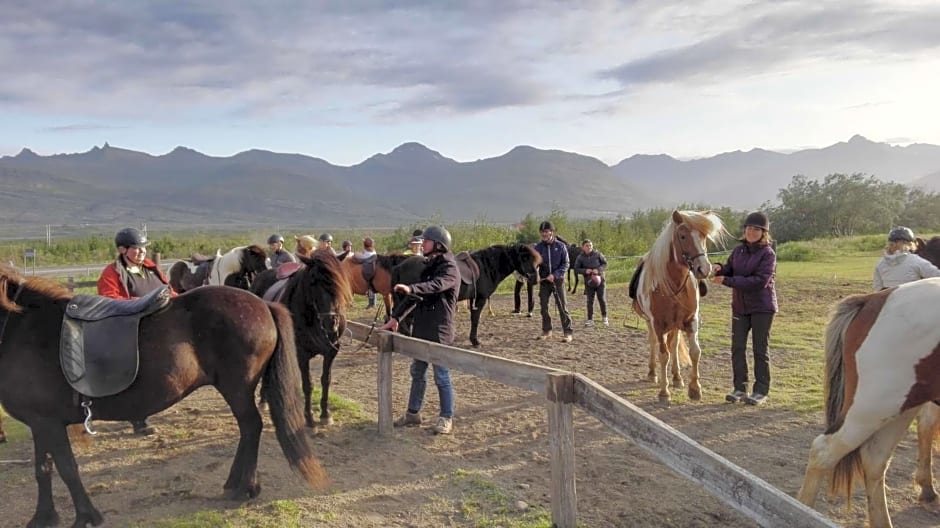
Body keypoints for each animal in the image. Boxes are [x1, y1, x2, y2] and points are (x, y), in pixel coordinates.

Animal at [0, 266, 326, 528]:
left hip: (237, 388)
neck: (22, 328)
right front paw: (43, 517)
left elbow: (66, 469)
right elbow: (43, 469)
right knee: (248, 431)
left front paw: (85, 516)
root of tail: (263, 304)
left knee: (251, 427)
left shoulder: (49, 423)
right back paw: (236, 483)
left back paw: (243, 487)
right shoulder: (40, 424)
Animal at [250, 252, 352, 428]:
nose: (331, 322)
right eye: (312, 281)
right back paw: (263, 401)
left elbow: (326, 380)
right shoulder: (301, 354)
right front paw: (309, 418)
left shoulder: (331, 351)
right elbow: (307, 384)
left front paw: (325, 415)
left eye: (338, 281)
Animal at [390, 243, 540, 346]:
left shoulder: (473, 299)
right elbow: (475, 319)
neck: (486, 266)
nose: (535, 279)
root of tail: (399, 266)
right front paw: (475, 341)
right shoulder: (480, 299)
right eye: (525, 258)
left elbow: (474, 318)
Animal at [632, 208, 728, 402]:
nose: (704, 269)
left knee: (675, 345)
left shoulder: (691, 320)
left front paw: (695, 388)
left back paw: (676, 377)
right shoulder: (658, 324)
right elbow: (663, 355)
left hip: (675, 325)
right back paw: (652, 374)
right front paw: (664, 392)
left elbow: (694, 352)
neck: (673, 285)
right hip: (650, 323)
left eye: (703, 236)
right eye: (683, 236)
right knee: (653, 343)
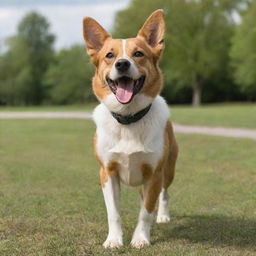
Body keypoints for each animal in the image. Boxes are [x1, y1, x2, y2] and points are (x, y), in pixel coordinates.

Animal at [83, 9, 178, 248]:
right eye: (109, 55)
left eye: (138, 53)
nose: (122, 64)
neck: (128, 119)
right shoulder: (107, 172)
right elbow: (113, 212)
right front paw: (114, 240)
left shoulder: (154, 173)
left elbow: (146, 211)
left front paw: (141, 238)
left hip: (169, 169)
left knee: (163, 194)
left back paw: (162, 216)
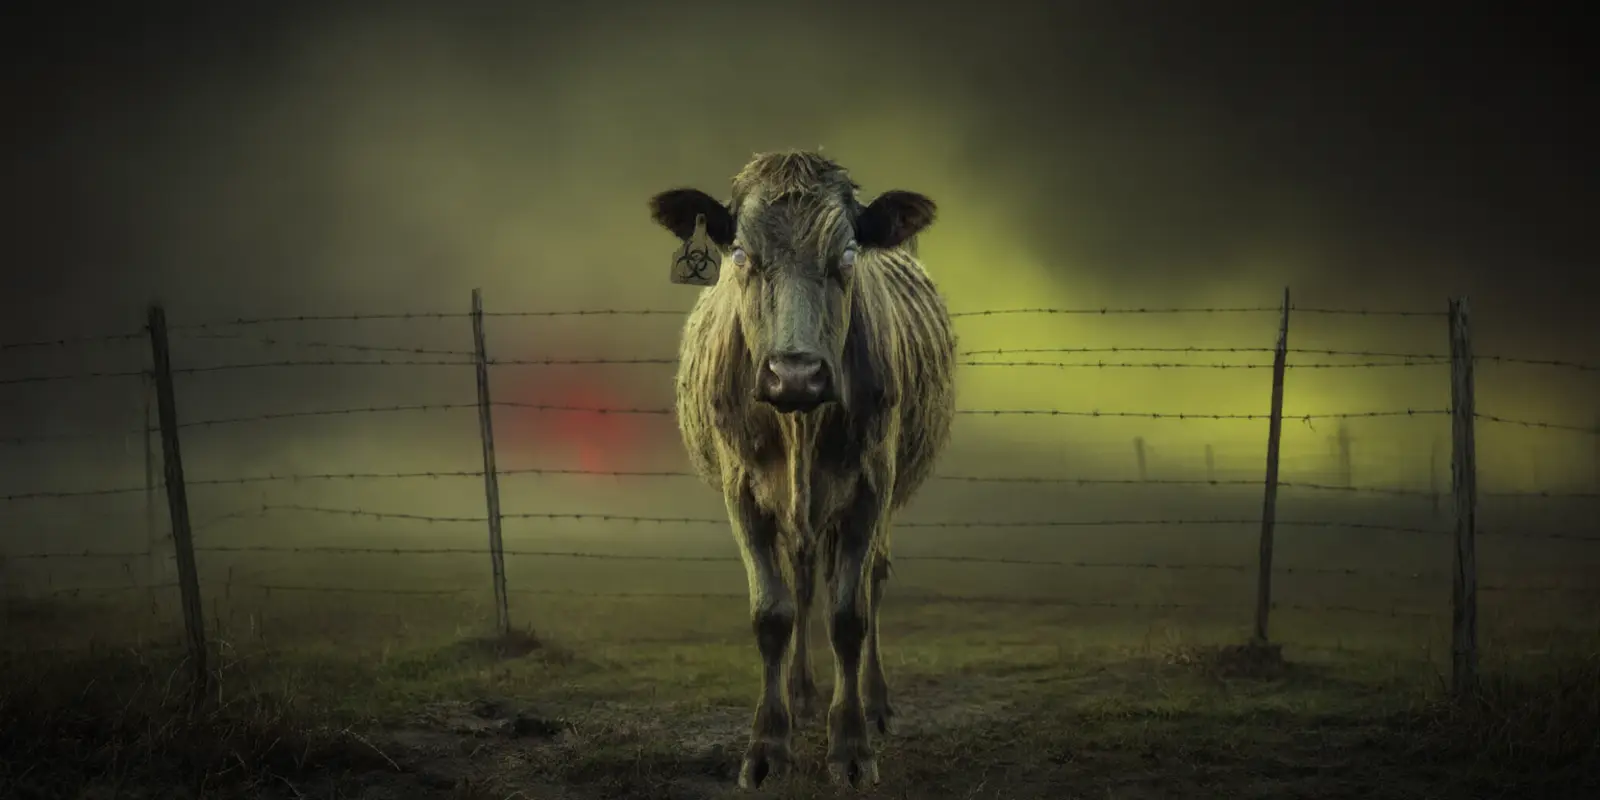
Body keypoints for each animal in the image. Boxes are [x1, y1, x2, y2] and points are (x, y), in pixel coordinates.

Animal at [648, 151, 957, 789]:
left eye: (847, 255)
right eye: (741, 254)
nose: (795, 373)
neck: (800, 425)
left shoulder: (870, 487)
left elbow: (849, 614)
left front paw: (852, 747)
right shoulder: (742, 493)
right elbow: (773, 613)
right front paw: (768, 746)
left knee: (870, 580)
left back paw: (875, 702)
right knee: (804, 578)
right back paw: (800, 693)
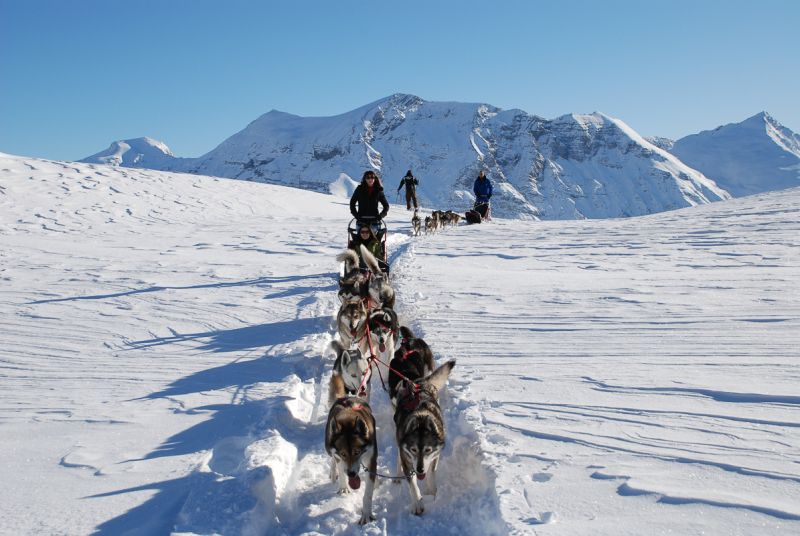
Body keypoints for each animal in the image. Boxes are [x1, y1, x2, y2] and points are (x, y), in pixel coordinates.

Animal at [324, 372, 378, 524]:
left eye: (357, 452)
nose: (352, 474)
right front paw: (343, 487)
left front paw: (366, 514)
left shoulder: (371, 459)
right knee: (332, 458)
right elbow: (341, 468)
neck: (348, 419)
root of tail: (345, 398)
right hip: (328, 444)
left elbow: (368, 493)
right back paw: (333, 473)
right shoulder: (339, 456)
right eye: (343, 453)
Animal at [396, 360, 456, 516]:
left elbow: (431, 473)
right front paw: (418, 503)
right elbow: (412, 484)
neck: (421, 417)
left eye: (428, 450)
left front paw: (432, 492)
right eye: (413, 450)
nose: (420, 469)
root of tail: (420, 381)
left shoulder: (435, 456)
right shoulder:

========

§ **Instructions to follow**
The pictures stay out of the copy. Set down the entries above precisely.

§ **Written solution**
Body keypoints for each animal in the image. Boxes are [x1, y1, x2, y2] and points are (x, y), in pixel coordinates.

Animal at [0, 266, 326, 528]:
left hip: (237, 388)
neck: (22, 328)
right front paw: (43, 517)
left elbow: (66, 469)
right elbow: (43, 469)
right knee: (248, 431)
left front paw: (85, 516)
root of tail: (263, 304)
left knee: (251, 427)
left shoulder: (49, 423)
right back paw: (236, 483)
left back paw: (243, 487)
right shoulder: (40, 424)
Animal at [250, 252, 352, 428]:
nose: (331, 322)
right eye: (312, 281)
right back paw: (263, 401)
left elbow: (326, 380)
right shoulder: (301, 354)
right front paw: (309, 418)
left shoulder: (331, 351)
right elbow: (307, 384)
left front paw: (325, 415)
left eye: (338, 281)
Animal at [390, 243, 540, 346]:
left shoulder: (473, 299)
right elbow: (475, 319)
neck: (486, 266)
nose: (535, 279)
root of tail: (399, 266)
right front paw: (475, 341)
right shoulder: (480, 299)
right eye: (525, 258)
left elbow: (474, 318)
Animal at [632, 208, 728, 402]:
nose: (704, 269)
left knee: (675, 345)
left shoulder: (691, 320)
left front paw: (695, 388)
left back paw: (676, 377)
right shoulder: (658, 324)
right elbow: (663, 355)
left hip: (675, 325)
right back paw: (652, 374)
right front paw: (664, 392)
left elbow: (694, 352)
neck: (673, 285)
right hip: (650, 323)
left eye: (703, 236)
right eye: (683, 236)
right knee: (653, 343)
Body keypoints for each animal in the image. Boxes are [x1, y1, x2, y2] and points are (x, y), in pixel coordinates.

Animal at [83, 9, 178, 248]:
right eye: (109, 55)
left eye: (138, 53)
nose: (122, 64)
neck: (128, 119)
right shoulder: (107, 172)
right elbow: (113, 212)
right front paw: (114, 240)
left shoulder: (154, 173)
left elbow: (146, 211)
left front paw: (141, 238)
left hip: (169, 169)
left knee: (163, 194)
left back paw: (162, 216)
Body keypoints for each animal in the image. Boxes are [x1, y1, x2, y2] and points are (x, y), in pixel coordinates.

Animal at [648, 151, 957, 789]:
left eye: (847, 255)
right eye: (741, 254)
nose: (795, 373)
neck: (800, 425)
left shoulder: (870, 487)
left elbow: (849, 614)
left front paw: (852, 747)
right shoulder: (742, 493)
right elbow: (773, 613)
right front paw: (768, 746)
left knee: (870, 580)
left back paw: (875, 702)
right knee: (804, 578)
right back paw: (800, 693)
Body keypoints for each animal in the image. Boxes are [x1, y1, x2, y2] and points are (x, y), in pixel coordinates.

Animal at [324, 372, 378, 524]:
left eye: (357, 452)
nose: (352, 474)
right front paw: (343, 487)
left front paw: (366, 514)
left shoulder: (371, 459)
right knee: (332, 458)
right elbow: (341, 468)
neck: (348, 419)
root of tail: (345, 398)
right hip: (328, 444)
left elbow: (368, 493)
right back paw: (333, 473)
right shoulder: (339, 456)
right eye: (343, 453)
Animal at [396, 360, 456, 516]:
left elbow: (431, 473)
right front paw: (418, 503)
right elbow: (412, 484)
neck: (421, 417)
left eye: (428, 450)
left front paw: (432, 492)
right eye: (413, 450)
nose: (420, 469)
root of tail: (420, 381)
left shoulder: (435, 456)
right shoulder:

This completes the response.